Record set ::
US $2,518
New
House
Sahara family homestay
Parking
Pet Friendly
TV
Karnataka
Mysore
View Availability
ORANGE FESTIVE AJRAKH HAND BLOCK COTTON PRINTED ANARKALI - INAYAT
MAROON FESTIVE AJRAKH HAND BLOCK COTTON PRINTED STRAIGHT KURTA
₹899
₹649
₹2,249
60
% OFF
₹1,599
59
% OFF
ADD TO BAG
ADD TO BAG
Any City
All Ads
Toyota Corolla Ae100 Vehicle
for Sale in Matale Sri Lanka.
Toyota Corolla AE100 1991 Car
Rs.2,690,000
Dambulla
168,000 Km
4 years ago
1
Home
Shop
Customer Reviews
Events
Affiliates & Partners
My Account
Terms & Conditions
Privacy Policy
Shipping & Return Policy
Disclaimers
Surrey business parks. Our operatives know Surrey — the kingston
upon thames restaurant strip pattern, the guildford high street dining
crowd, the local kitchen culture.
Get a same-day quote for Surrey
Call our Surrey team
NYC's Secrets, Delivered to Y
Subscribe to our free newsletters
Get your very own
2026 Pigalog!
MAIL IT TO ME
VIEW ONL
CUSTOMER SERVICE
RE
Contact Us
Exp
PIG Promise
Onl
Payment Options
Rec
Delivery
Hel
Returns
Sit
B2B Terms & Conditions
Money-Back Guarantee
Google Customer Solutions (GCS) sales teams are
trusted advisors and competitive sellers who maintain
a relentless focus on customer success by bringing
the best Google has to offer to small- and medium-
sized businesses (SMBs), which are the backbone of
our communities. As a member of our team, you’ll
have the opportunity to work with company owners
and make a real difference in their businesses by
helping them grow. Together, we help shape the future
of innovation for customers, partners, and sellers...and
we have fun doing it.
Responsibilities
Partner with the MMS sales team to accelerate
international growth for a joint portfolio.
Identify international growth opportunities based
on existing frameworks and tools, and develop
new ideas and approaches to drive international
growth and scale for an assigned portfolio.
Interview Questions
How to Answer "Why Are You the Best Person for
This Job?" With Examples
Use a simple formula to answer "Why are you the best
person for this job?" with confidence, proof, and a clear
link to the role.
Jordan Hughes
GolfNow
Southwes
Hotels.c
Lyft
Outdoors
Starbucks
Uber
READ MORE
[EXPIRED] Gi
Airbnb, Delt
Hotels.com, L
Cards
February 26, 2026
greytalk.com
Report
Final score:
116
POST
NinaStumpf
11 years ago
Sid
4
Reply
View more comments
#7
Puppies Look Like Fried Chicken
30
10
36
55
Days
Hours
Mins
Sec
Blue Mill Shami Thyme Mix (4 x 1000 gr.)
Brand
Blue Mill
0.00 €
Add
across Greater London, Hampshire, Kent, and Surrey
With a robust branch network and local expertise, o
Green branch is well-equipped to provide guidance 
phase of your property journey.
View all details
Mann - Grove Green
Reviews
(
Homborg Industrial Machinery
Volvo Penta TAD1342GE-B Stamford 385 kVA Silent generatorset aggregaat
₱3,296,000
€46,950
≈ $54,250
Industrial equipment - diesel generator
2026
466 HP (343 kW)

Action item :: Can you reproduce every item above word for word?

Completed exercise ::
US $2,518
New
House
Sahara family homestay
Parking
Pet Friendly
TV
Karnataka
Mysore
View Availability
ORANGE FESTIVE AJRAKH HAND BLOCK COTTON PRINTED ANARKALI - INAYAT
MAROON FESTIVE AJRAKH HAND BLOCK COTTON PRINTED STRAIGHT KURTA
₹899
₹649
₹2,249
60
% OFF
₹1,599
59
% OFF
ADD TO BAG
ADD TO BAG
Any City
All Ads
Toyota Corolla Ae100 Vehicle
for Sale in Matale Sri Lanka.
Toyota Corolla AE100 1991 Car
Rs.2,690,000
Dambulla
168,000 Km
4 years ago
1
Home
Shop
Customer Reviews
Events
Affiliates & Partners
My Account
Terms & Conditions
Privacy Policy
Shipping & Return Policy
Disclaimers
Surrey business parks. Our operatives know Surrey — the kingston
upon thames restaurant strip pattern, the guildford high street dining
crowd, the local kitchen culture.
Get a same-day quote for Surrey
Call our Surrey team
NYC's Secrets, Delivered to Y
Subscribe to our free newsletters
Get your very own
2026 Pigalog!
MAIL IT TO ME
VIEW ONL
CUSTOMER SERVICE
RE
Contact Us
Exp
PIG Promise
Onl
Payment Options
Rec
Delivery
Hel
Returns
Sit
B2B Terms & Conditions
Money-Back Guarantee
Google Customer Solutions (GCS) sales teams are
trusted advisors and competitive sellers who maintain
a relentless focus on customer success by bringing
the best Google has to offer to small- and medium-
sized businesses (SMBs), which are the backbone of
our communities. As a member of our team, you’ll
have the opportunity to work with company owners
and make a real difference in their businesses by
helping them grow. Together, we help shape the future
of innovation for customers, partners, and sellers...and
we have fun doing it.
Responsibilities
Partner with the MMS sales team to accelerate
international growth for a joint portfolio.
Identify international growth opportunities based
on existing frameworks and tools, and develop
new ideas and approaches to drive international
growth and scale for an assigned portfolio.
Interview Questions
How to Answer "Why Are You the Best Person for
This Job?" With Examples
Use a simple formula to answer "Why are you the best
person for this job?" with confidence, proof, and a clear
link to the role.
Jordan Hughes
GolfNow
Southwes
Hotels.c
Lyft
Outdoors
Starbucks
Uber
READ MORE
[EXPIRED] Gi
Airbnb, Delt
Hotels.com, L
Cards
February 26, 2026
greytalk.com
Report
Final score:
116
POST
NinaStumpf
11 years ago
Sid
4
Reply
View more comments
#7
Puppies Look Like Fried Chicken
30
10
36
55
Days
Hours
Mins
Sec
Blue Mill Shami Thyme Mix (4 x 1000 gr.)
Brand
Blue Mill
0.00 €
Add
across Greater London, Hampshire, Kent, and Surrey
With a robust branch network and local expertise, o
Green branch is well-equipped to provide guidance 
phase of your property journey.
View all details
Mann - Grove Green
Reviews
(
Homborg Industrial Machinery
Volvo Penta TAD1342GE-B Stamford 385 kVA Silent generatorset aggregaat
₱3,296,000
€46,950
≈ $54,250
Industrial equipment - diesel generator
2026
466 HP (343 kW)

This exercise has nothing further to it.